A PCollection (or collection) represents a potentially distributed, multi- element dataset that acts as a pipeline's data. Pipeline transforms use collections as inputs and outputs for each step in your pipeline. A collection can hold a bounded dataset of a fixed size, or hold an unbounded dataset from a continuously updating data source such as Pub/Sub.
For a bounded collection, grouping operations group all of the elements that have the same key within the entire collection. However, with an unbounded collection, it is impossible to collect all of the elements; the continuously updating data source constantly adds new elements, and there might be infinitely many elements (this is often referred to as streaming data).
Windows and windowing functions
Windowing enables grouping over unbounded collections by dividing the collection into windows according to the timestamps of the individual elements. Each window contains a finite number of elements. Grouping operations work implicitly on a per-window basis; grouping operations process each collection as a succession of multiple, finite windows, though the entire collection might be of unbounded size.
A windowing function specifies how to assign elements to an initial window, and how to merge windows of grouped elements. There are three supported windowing functions:
- Tumbling windows (called fixed windows in Apache Beam)

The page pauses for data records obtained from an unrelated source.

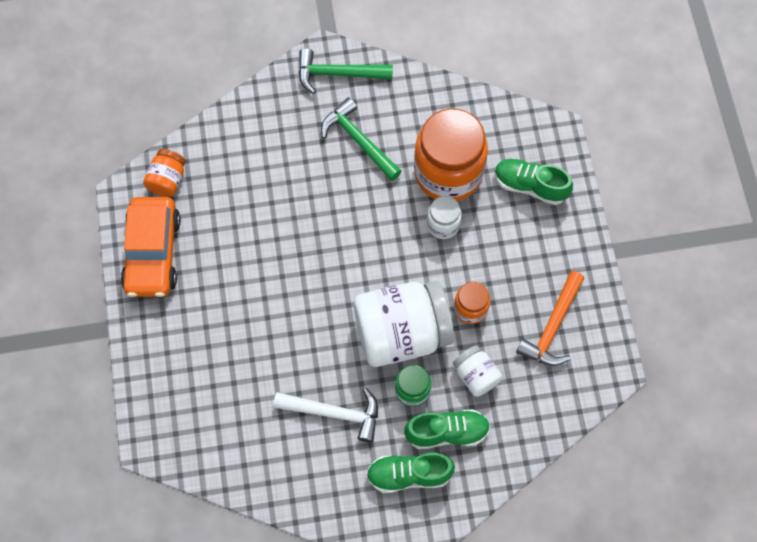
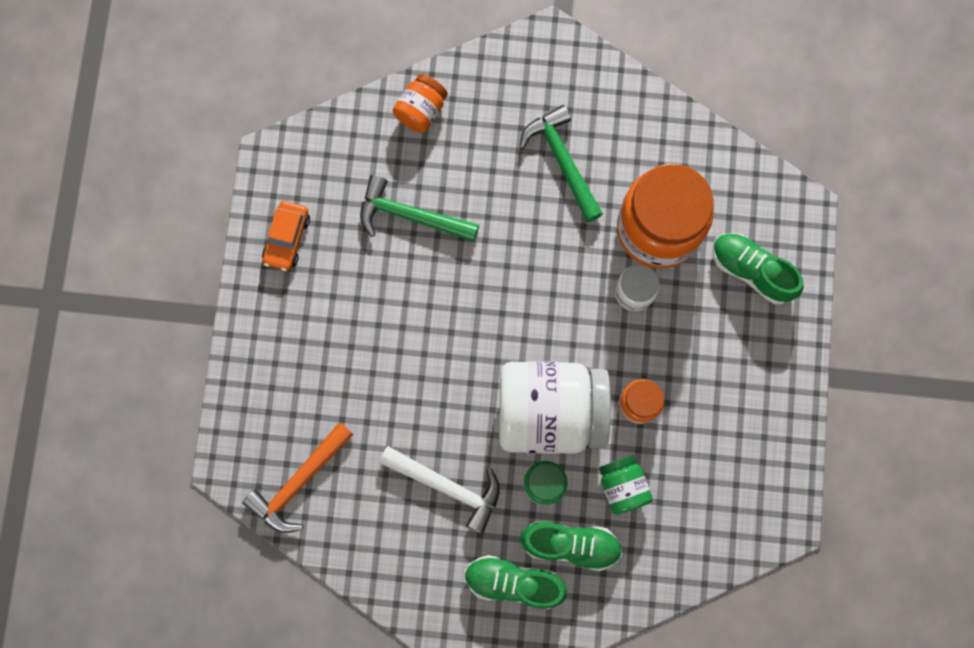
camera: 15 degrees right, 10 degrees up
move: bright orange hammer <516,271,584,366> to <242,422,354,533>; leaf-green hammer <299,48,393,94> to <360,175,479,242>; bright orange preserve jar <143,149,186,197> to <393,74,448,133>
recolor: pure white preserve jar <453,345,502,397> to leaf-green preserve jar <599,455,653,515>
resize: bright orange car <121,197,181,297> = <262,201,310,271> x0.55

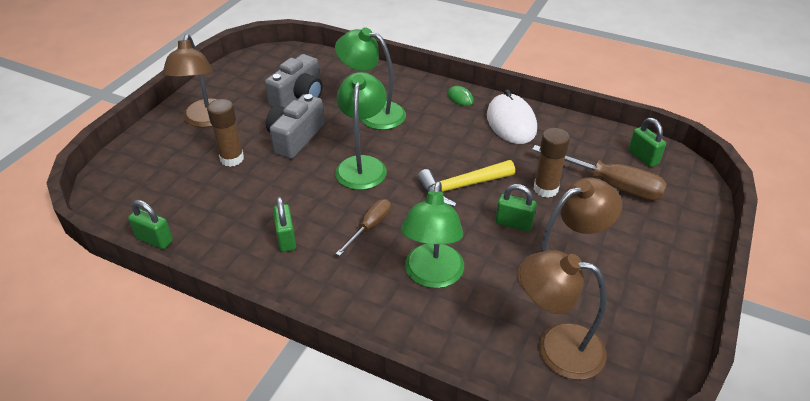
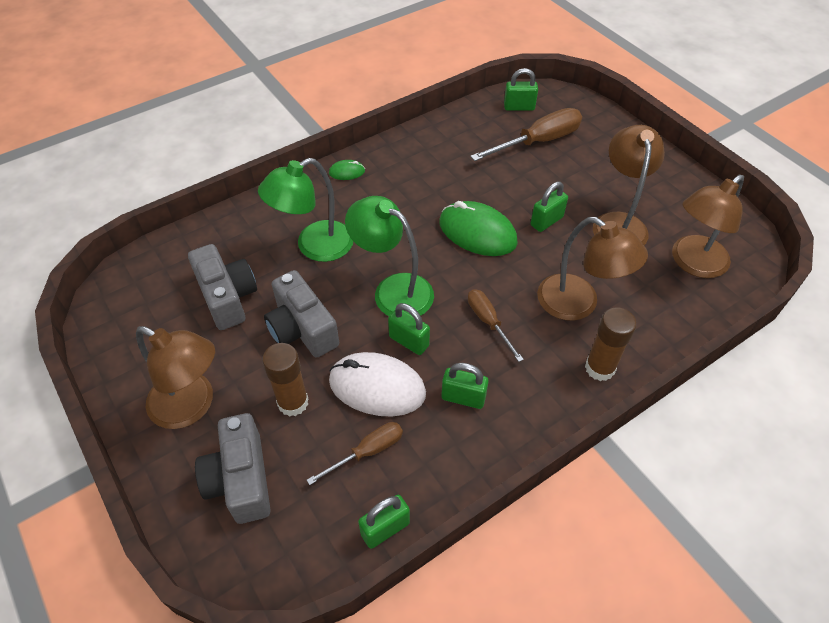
camera: 60 degrees left, 10 degrees up
insert: grey compact camera <195,413,271,524>; brown screwdriver <307,422,403,485>; leaf-green padlock <388,303,430,355>
move: pure white computer mouse <487,90,537,144> to <329,352,426,417>; brown stick of glue <534,128,570,198> to <585,308,637,381>
replace: yellow hammer <417,160,515,207> to leaf-green computer mouse <439,201,518,256>
recolor: leaf-green desk lamp <401,181,464,288> to brown desk lamp <537,217,648,321>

- Hopping windows (called sliding windows in Apache Beam)
- Session windows
The simplest form of windowing is tumbling windowing. A tumbling window represents a consistent duration, non overlapping time interval in the data stream. For example, if your windows are set to a five-minute duration: all elements in your unbounded collection with timestamp values from 0:00:00 up to (but not including) 0:05:00 belong to the first window, elements with timestamp values from 0:05:00 up to (but not including) 0:10:00 belong to the second window, and so on.
Figure 1: Tumbling windows, 30 seconds in duration.
Hopping windowing also represents time intervals in the data stream; however, hopping windows can overlap. For example, each window might capture five minutes worth of data, but a new window starts every ten seconds. The frequency with which hopping windows begin is called the period. Therefore, our example would have a window duration of five minutes and a period of ten seconds.
Because multiple windows overlap, most elements in a dataset belong to more than one window. Hopping windowing is useful for taking running averages of data; in our example, you can compute a running average of the past minutes' worth of data, updated every thirty seconds.
Figure 2: Hopping windows with 1 minute window duration and 30 second window period.
Session windows are windows that contain elements that are within a certain gap duration of another element. Session windowing applies on a per-key basis and is useful for data that is irregularly distributed with respect to time. For example, a data stream representing user mouse activity might have long periods of idle time interspersed with high concentrations of clicks. If data arrives after the minimum specified gap duration time, this initiates the start of a new window.
Figure 3: Session windows with a minimum gap duration. Each data key has different windows, according to its data distribution.
Watermarks are the notion of when the system expects that all data in a certain window has arrived in the pipeline. Dataflow tracks watermarks because data is not guaranteed to arrive in time order or at predictable intervals. In addition, there are no guarantees that data events appear in the pipeline in the same order that they were generated. After the watermark progresses past the end of a window, any further elements that arrive with a timestamp in that window are considered late data.
Triggers determine when to emit aggregated results as data arrives. For bounded data, results are emitted after all of the input has been processed. For unbounded data, results are emitted when the watermark passes the end of the window, which indicates that the system believes all input data for that window has been processed.